You have no baggage of the past and you get a fresh slate, in this age of ‘tech’ and ‘social-networking’, to determine exactly what image you wish to put out there.
Here are some tips to help you define a fitting and effective brand and implement it:
1. Know your USPs and Play on Them: Being a start-up, it’s quite likely that although your target group is similar to that of many others companies, you have something different to offer. It could be something as explicit as lower prices and more value for money to something more subjective like enhanced style or comfort or simply classic or trendy.
It’s important to know and identify what need you actually serve and why you are relevant. In a nutshell, know who you are. Then, make sure that your brand says what your unique strengths are and who you are, loudly and clearly.
2. Know Who You are Targeting: Just like books for children and books on theology are completely different in terms of style and content and everything in between, your brand communication must be tailored to the audience you plan to address.
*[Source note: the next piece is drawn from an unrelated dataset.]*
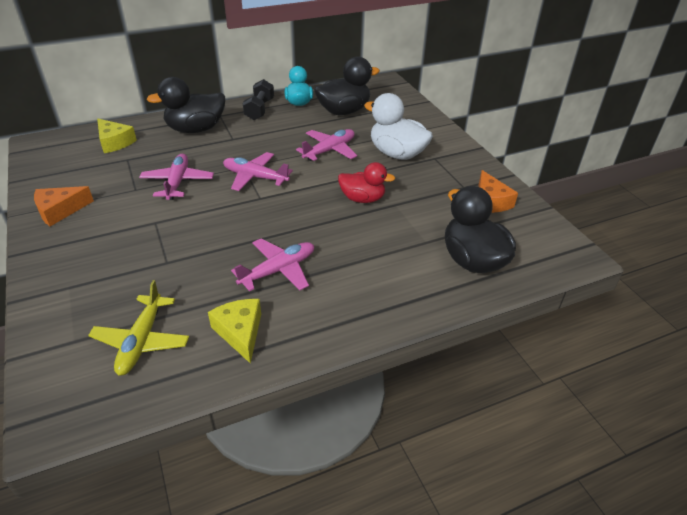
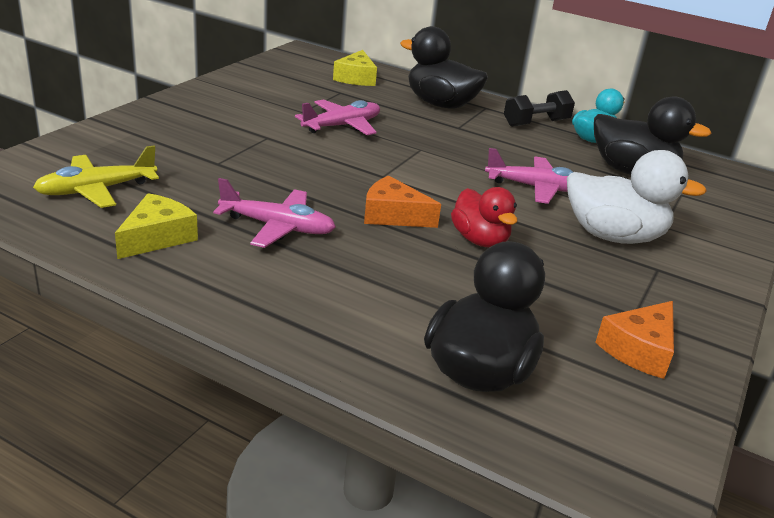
camera: 50 degrees right, 10 degrees down
(60, 211) = (227, 92): orange cheese -> orange cheese (393, 215)
(255, 177) = (413, 161): pink plane -> none
(397, 154) = (613, 236): white duck -> white duck turned 105 degrees clockwise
There’s always a trade-off between targeting more people and having a powerful message – so, don’t try to address everyone.
Once you are certain who your target group is, study who they are, what they enjoy doing, what they really want from your start-up and how they like to be spoken to. All these attributes will help you define the content and tone for your brand message. It will also help you to determine which medium(s) you should use to address them and save you the effort of being present on a wide range of mediums, which may become difficult to monitor and expensive to sustain.
3. Study Competitor Brands: You don’t have to go reinventing the wheel (every time…). Look at all the brands that exist in your own industry. Learn their strengths and weaknesses. Find out how they come across to the target group and where they have succeeded and failed. Use this information as the basis for your own brand. Naturally the suggestion here is not that you should copy what is successful in their brands. Simply understand the motivation behind their choices and why it has delivered success. There will always be scope to be better.
4. Personify Your Brand: If you would like to speed up your branding exercise considerably, there’s an age old trick used by most ‘master branders’. Ask yourself: If your company was a person, what sort of person would it be? So, for instance, would it be masculine or feminine? Young or Old? Casual and Comfortable or Chic and Trendy?... And so on. Naturally, the answers to these questions will never directly be communicated to your potential clientele but it will quickly tell you what colours, images and tonality your brand should adopt.
5. Involve Your Entire Team: Branding is all about creating a perception. So while it’s your company, very often your employees become its face to the world. So ensure that your entire team – be it functions like customer service, finance legal, product development or tech support and R&D – is on board with your branding strategy.
They need to understand how you are projecting the company and its brand and internalise it. In fact, as your company grows, it would make good branding sense to hire people who have a natural tendency to fit in with your branding strategy to ensure that the ethos is strengthened.
6. Get Professional Help: Once again, there’s no use re-inventing the wheel. There is plenty of knowledge about branding that is captured in theory and in the experience of various branding consultants. So, if you believe that hiring a professional to help you could get you more mileage than it would cost you, go ahead, get someone on board. Naturally, this will in no way exempt you from getting one hundred per cent involved in the entire branding exercise. It is, after all, your company’s brand so only you can decide what it should be and which strategy should be used to build it.
Once you have a brand in place, ensure that every visual, communication and product that emerges from your company is compliant with your brand. At the same time, be alert for feedback on your brand image and regularly introspect on whether it still applies as your company as it grows and evolves.
To pre-empt a situation where your company and brand eventually seem poles apart, when you start building your brand, give it enough scope for flexibility. It should be able to accommodate modifications so it can remain relevant despite changes that your company is likely to undergo as it matures.